▸ YOUR TASKS
1. Using the judgment excerpt, decide whether each statement agrees with it, answering yes or no and quoting the words that settle it: (a) the sole arbitrator was appointed by the Chief Engineer (NH), HP PWD; (b) the arbitrator was appointed in 1994; (c) the work fell under Agreement No. 101 of 1994-95.
2. Go on with the judgment excerpt, starting after its final sentence.

▸ SOURCE EXTRACT
▶

Judgements

Rakesh Kumar vs State Of H.P. And Anr. on 30 December, 2004

Himachal Pradesh High Court
Rakesh Kumar vs State Of H.P. And Anr. on 30 December, 2004
Equivalent citations: 2005 (3) ARBLR 187 HP
Author: K Sood
Bench: K Sood

JUDGMENT

K.C. Sood, J.

1. The question raised in this objection petition is:

Whether the award made under the Arbitration and Conciliation Act, 1996, is liable to be set aside, if oral hearing is denied to one of the parties ?

2. In order to appreciate the controversy, few facts may be noticed.

3. In a dispute between the petitioner regarding execution of the work “Shimla By-Pass Phase II and Retaining Wall and Breast Wall (Agreement No. 101 of 1994-95)” the Superintending Engineer, Arbitration, Solan, was appointed as the sole arbitrator by the Chief Engineer (NH), HP PWD on 05.02.2004.

◀

▸ DATA SECTION

▶

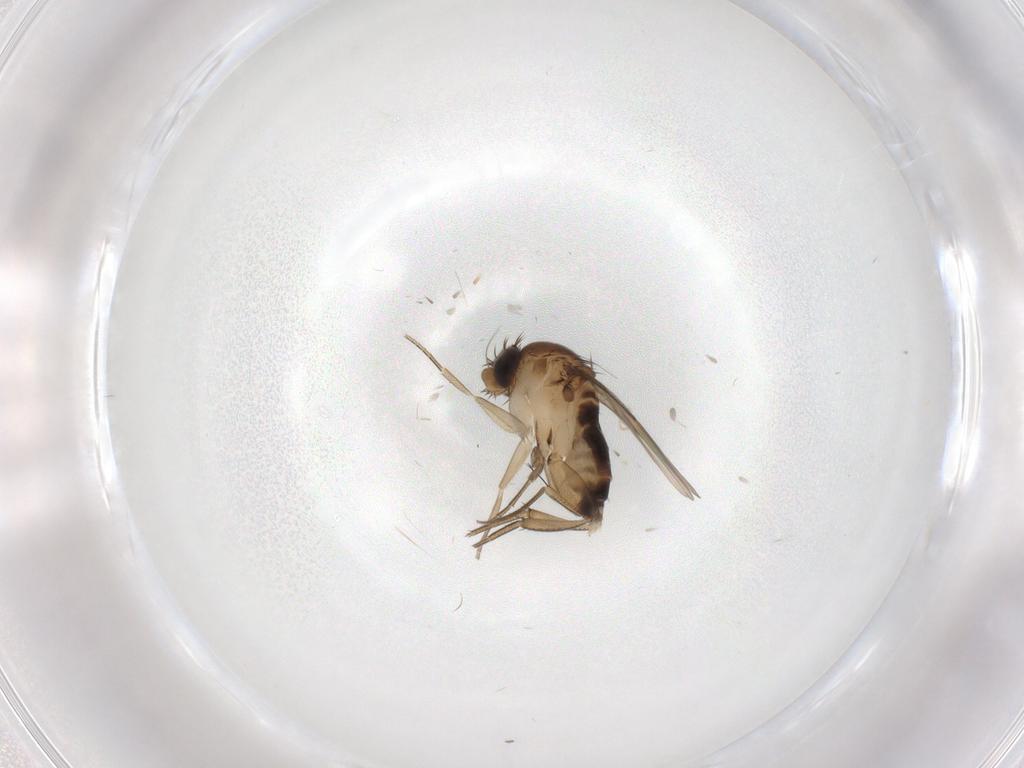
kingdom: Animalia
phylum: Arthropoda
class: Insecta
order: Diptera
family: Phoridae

◀
▶

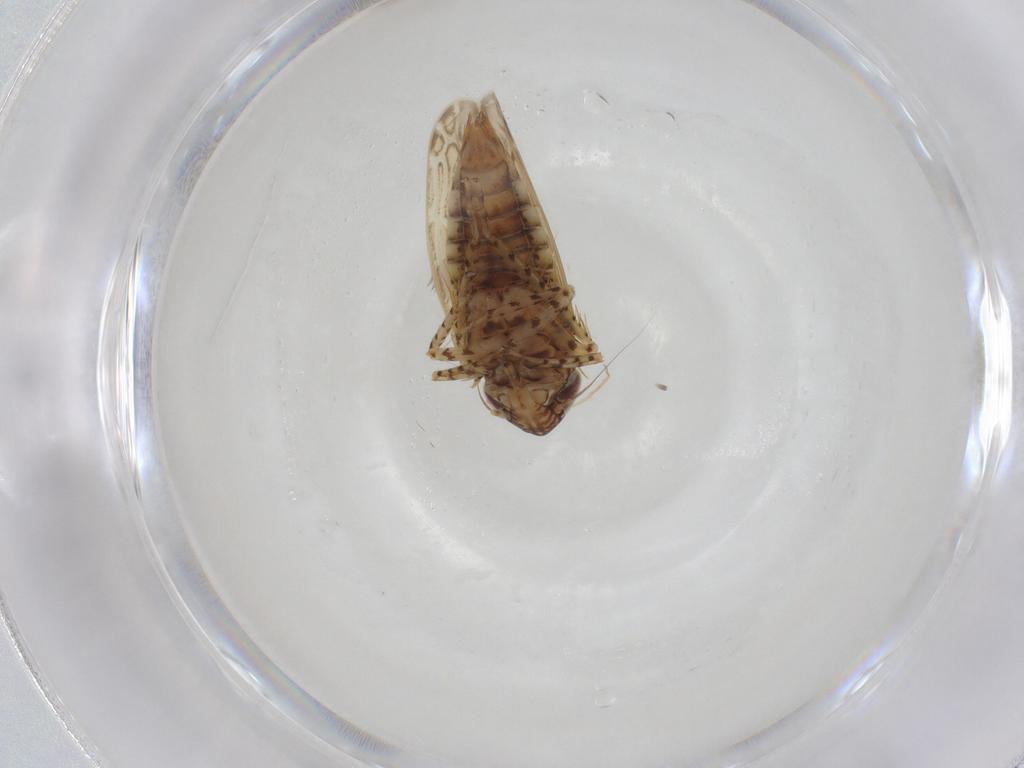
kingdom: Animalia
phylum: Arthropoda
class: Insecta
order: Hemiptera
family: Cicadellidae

◀
▶

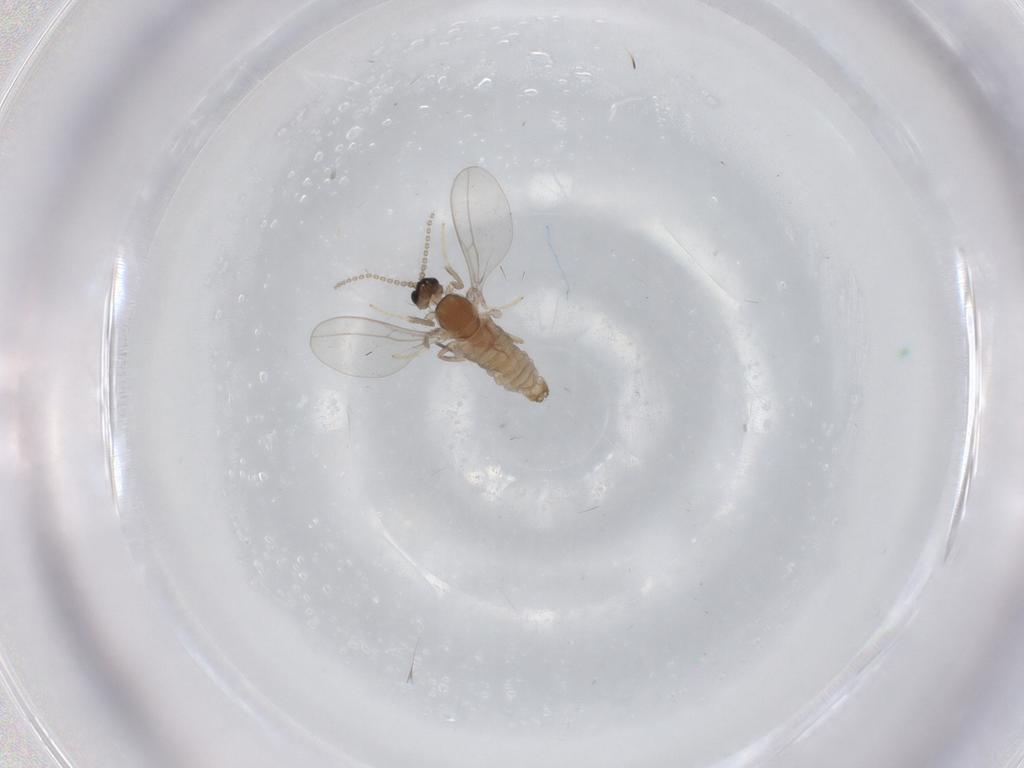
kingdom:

◀

▸ TASK ANSWERS
1.
(a) Yes: "was appointed as the sole arbitrator by the Chief Engineer (NH), HP PWD"
(b) No: "on 05.02.2004"
(c) Yes: "Agreement No. 101 of 1994-95"

2.
4. It so happened the arbitrator who was earlier seized of the dispute and had entered into arbitration was transferred and his successor took over the charge from him. The impugned award was made by the successor on 24.06.2004. The arbitrator made this award without hearing oral arguments. Even though the petitioner moved an application before the arbitrator on 7th April, 2004, saying that when the case was fixed on 5th April, 2004 at Solan, the petitioner along with his counsel appeared on that date and requested for an adjournment for addressing oral arguments in terms of Section 24 of the Act. This request was declined and, therefore, the application, for hearing oral arguments was made, so that the applicant may address the arbitrator along with the law supporting his claim. This application too was rejected by the arbitrator on the ground that he was not obliged to grant oral hearing unless agreed by both the parties. He also took a view that pleadings were finally closed on 9th May, 2002, with the consent of both the parties, 5th April, 2004 was fixed to confirm the said proceedings. Therefore, no such oral hearing could be granted.

5. The arbitrator clearly erred in law.

Section 24 of the Act reads:

“24. Hearings and written proceedings–

(1) Unless otherwise agreed by the parties, the arbitral tribunal shall decide whether to hold oral hearings for the presentation of evidence or for oral argument, or whether the proceedings shall be conducted on the basis of documents and other materials:

Provided that the arbitral tribunal shall hold oral hearings, at an appropriate stage of the proceedings, on a request by a party, unless the parties have agreed that no oral hearing shall be held.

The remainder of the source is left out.